Si les détails précis restent flous, l’idée générale serait de mettre en place un comité palestinien supervisé par une autorité internationale, évitant ainsi une management purement internationale qui pourrait délégitimer la cause palestinienne, selon des sources.
Cette possible nomination suscite déjà une vive controverse, notamment au sein de la gauche britannique.Blair est toujours critiqué pour son soutien à l’invasion de l’Irak en 2003, aux côtés de George W. Bush. Ses détracteurs l’accusent d’avoir privilégié la “relation spéciale” avec Washington au détriment des intérêts de ses propres électeurs,une critique qui résonne aujourd’hui avec les critiques adressées au leader de l’opposition,Keir Starmer,pour sa position sur le conflit israélo-palestinien.

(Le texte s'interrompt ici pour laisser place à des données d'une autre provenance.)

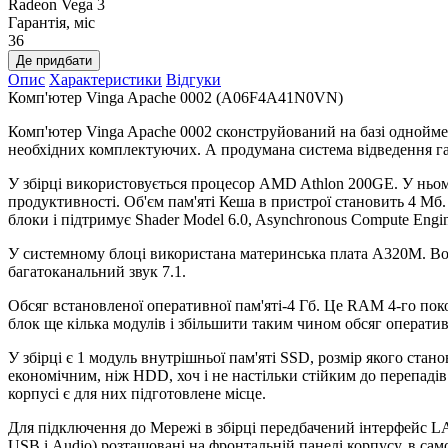
Radeon Vega 3
Гарантія, міс
36
Де придбати
Опис
Характеристики
Відгуки
Комп'ютер Vinga Apache 0002 (A06F4A41N0VN)
Комп'ютер Vinga Apache 0002 сконструйований на базі одноймен
необхідних комплектуючих. А продумана система відведення гар
У збірці використовується процесор AMD Athlon 200GE. У ньому 
продуктивності. Об'єм пам'яті Кеша в пристрої становить 4 Мб.
блоки і підтримує Shader Model 6.0, Asynchronous Compute Engin
У системному блоці використана материнська плата A320M. Вон
багатоканальний звук 7.1.
Обсяг встановленої оперативної пам'яті-4 Гб. Це RAM 4-го пок
блок ще кілька модулів і збільшити таким чином обсяг оперативн
У збірці є 1 модуль внутрішньої пам'яті SSD, розмір якого ста
економічним, ніж HDD, хоч і не настільки стійким до перепаді
корпусі є для них підготовлене місце.
Для підключення до Мережі в збірці передбачений інтерфейс L
USB і Audio) розташовані на фронтальній панелі корпусу, в сам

Le TBI, l’organisation fondée par Blair après avoir quitté Downing Street, s’est récemment concentré sur des enjeux globaux tels que le changement climatique et l’intelligence artificielle. L’institution a collaboré avec des fondations philanthropiques de géants technologiques comme Larry Ellison et Bill Gates, proposant des politiques innovantes qui ont attiré l’attention du gouvernement Starmer.Récemment, Blair a plaidé pour un changement de discours sur le climat, en favorisant un retour à l’énergie nucléaire, une proposition rapidement suivie d’un investissement massif du gouvernement britannique dans de nouvelles centrales.
L’implication de Blair dans la gestion de la transition à Gaza pourrait donc signaler une influence continue de l’ancien Premier ministre sur les politiques gouvernementales, et une volonté de mettre en œuvre des solutions pragmatiques, même si elles sont politiquement sensibles. Le TBI n’a pas souhaité commenter ces informations.